今から思えばどちらもだったように思う。どちらかだけの記憶が強いのは、生きているのをその後に見たからだった。もし、見ていなければ、ただの夢として、目が覚めるにしたがって忘れて行ったかも知れない。ただの怖い夢として忘れ去るには厳しい夢なので、少しくらいの意識は残っている。その意識が、さらに死んだ人間を見てしまったという恐怖と重なって、晴彦の中に残っているのであろう。
最初に殺されたのは、明美だったように思う。明美に対しての記憶は、明美が小さい頃からあった。小さかった頃の明美が死んだイメージが強い。明美を意識し始めたのが、高校生の明美くらいだったことは、途中で記憶が途切れている証拠として、殺されたという夢がまとわりついているからなのかも知れない。
自分が死ぬという感覚を夢に見たことがある。人が死ぬ姿を見せつけられることさえなければ、死ぬということへの恐怖は、さほどないのではないだろうか。
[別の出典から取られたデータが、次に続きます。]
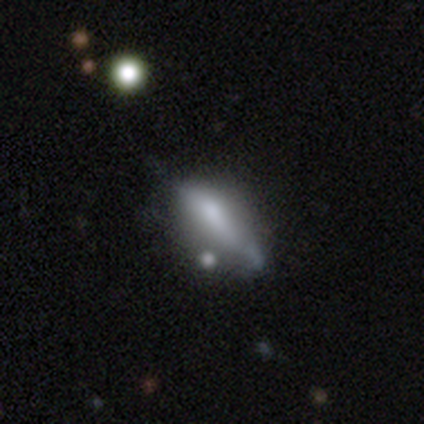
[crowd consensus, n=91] Morphology: type=smooth (57%); roundness=cigar-shaped (52%); merging=none (49%).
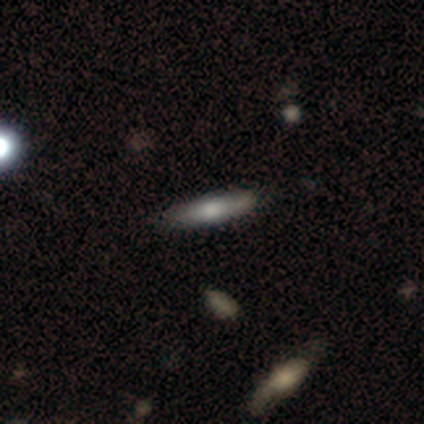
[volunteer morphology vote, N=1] smooth_or_featured: smooth (p=1.00)
how_rounded: cigar-shaped (p=1.00)
merging: none (p=1.00)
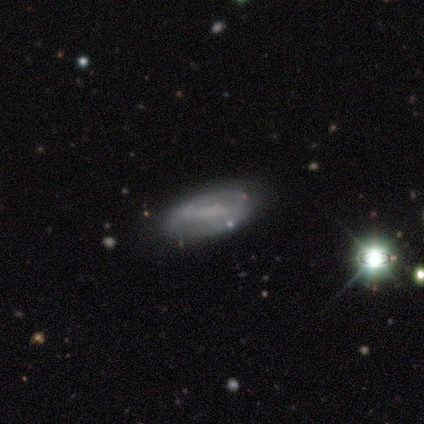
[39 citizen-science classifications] Smooth or featured: smooth — 46% (featured or disk — 38%)
How rounded: in between — 100%
Merging: none — 82% (minor disturbance — 15%)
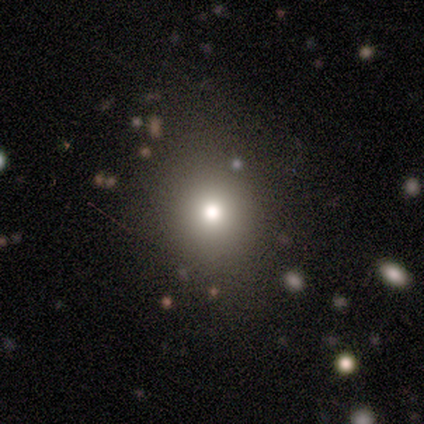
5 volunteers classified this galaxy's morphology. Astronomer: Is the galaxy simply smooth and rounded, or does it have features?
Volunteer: smooth — 80%.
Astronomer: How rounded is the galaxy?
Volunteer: round — 100%.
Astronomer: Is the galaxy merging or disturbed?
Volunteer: none — 75%.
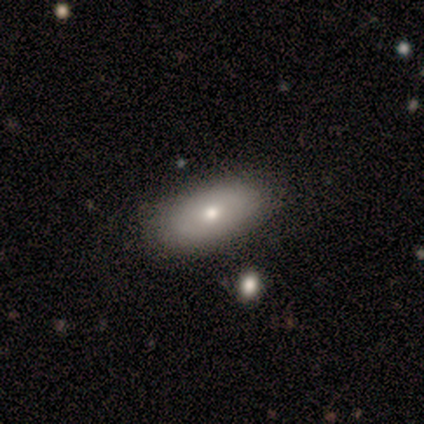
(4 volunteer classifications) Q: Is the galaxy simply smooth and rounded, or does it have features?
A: smooth — 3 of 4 (75%).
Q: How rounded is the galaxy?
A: in between — 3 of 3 (100%).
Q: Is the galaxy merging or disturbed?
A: none — 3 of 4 (75%).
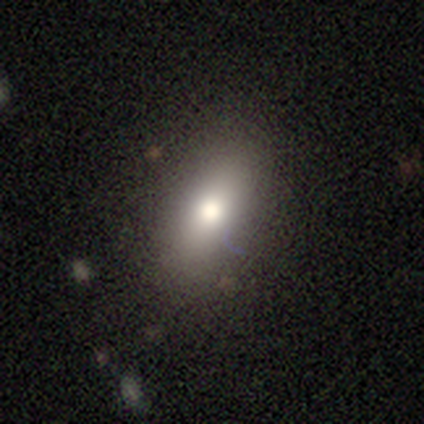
Overall: smooth (69%). How rounded: in between (78%). Merging: none (82%).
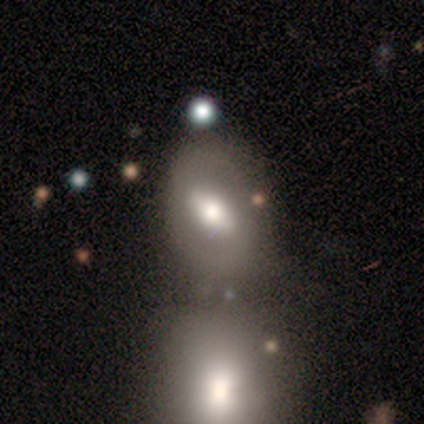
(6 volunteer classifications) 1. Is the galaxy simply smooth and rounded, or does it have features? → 67% featured or disk, 33% smooth, 0% star or artifact.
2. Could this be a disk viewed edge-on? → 75% no, 25% yes.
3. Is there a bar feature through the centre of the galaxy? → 67% strong, 33% no, 0% weak.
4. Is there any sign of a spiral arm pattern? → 67% no, 33% yes.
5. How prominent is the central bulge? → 33% dominant (tied), 33% large (tied), 33% moderate (tied), 0% small, 0% none.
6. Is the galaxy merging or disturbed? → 83% none, 17% merger, 0% minor disturbance, 0% major disturbance.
死ぬということに対して最初に感じるのは、痛いか痛くないかという肉体的な感覚についてである。まずは直接的に感じることから気になるのは当たり前のことで、痛みを感じることは嫌だと思うのも、無理にないことだ。
痛さと苦しさ、死に対して感じるのは、同じ感覚だった。
――痛ければ苦しい。苦しければ痛みを伴うものだ――
という感覚だった。
確かに痛みを伴うのは嫌だ。自殺を企てる人が、どの方法で死のうかと考えるのも、まずは苦しまずに済む方法を考えるだろう。
首吊り、睡眠薬、飛び降り、飛び込み、手首裂傷など、いろいろあるだろうが、晴彦は想像するだけでおぞましかった。
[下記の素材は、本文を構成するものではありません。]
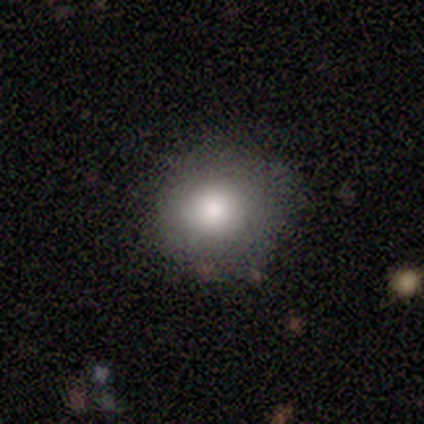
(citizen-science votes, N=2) This appears to be a smooth galaxy with no disk features (100%) that is round (100%). Merging: none (100%).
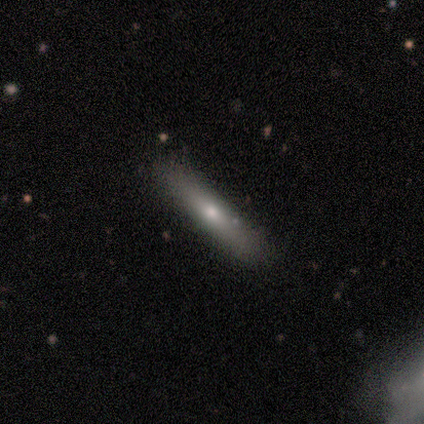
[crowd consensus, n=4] A smooth galaxy with no disk features (100%) that is cigar-shaped (100%). Merging: none (100%).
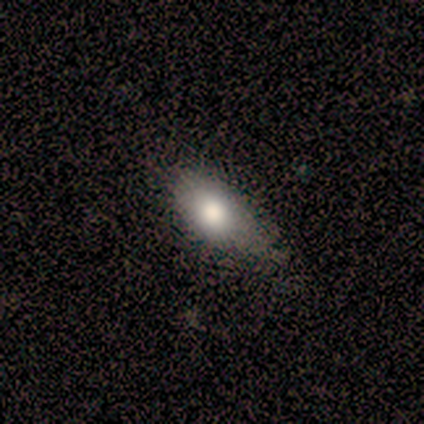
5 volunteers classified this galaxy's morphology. Smooth or featured? 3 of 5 (60%) said smooth. How rounded? 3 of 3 (100%) said in between. Merging? 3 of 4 (75%) said none.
死ぬという感覚の次に感じることは、実際に息絶えるまでに、どれほどの時間が掛かるかということだ。
苦しんでいる間に絶命することもあると聞くが、実際にまわりから苦しんでいるのを見るのと、苦しんでいる本人との感じ方がどれほど違うかである。
苦しんでいるのを見てしまうと、恐怖が頭から離れなくなる。特にすぐに死を控えている人であればなおさらだ。そういうシーンをドラマなどで見れば確かに頭にこびりついた恐怖は、本当の死よりも恐ろしいものなのかも知れない。
晴彦は、死の瞬間はあっという間で、それまでの苦痛が恐怖と一緒になって、最後に断末魔の瞬間には、大往生のように、静かに終わるのではないかと思うのだった。途中にどんなプロセスがあろうとも、死んでしまえば同じこと、そこから先をいかに進むかは、自分の意志によらないところで決められる。
夢の中では決して死ぬことはない。死んでしまうということは、そこで夢が途絶えてしまうということだ。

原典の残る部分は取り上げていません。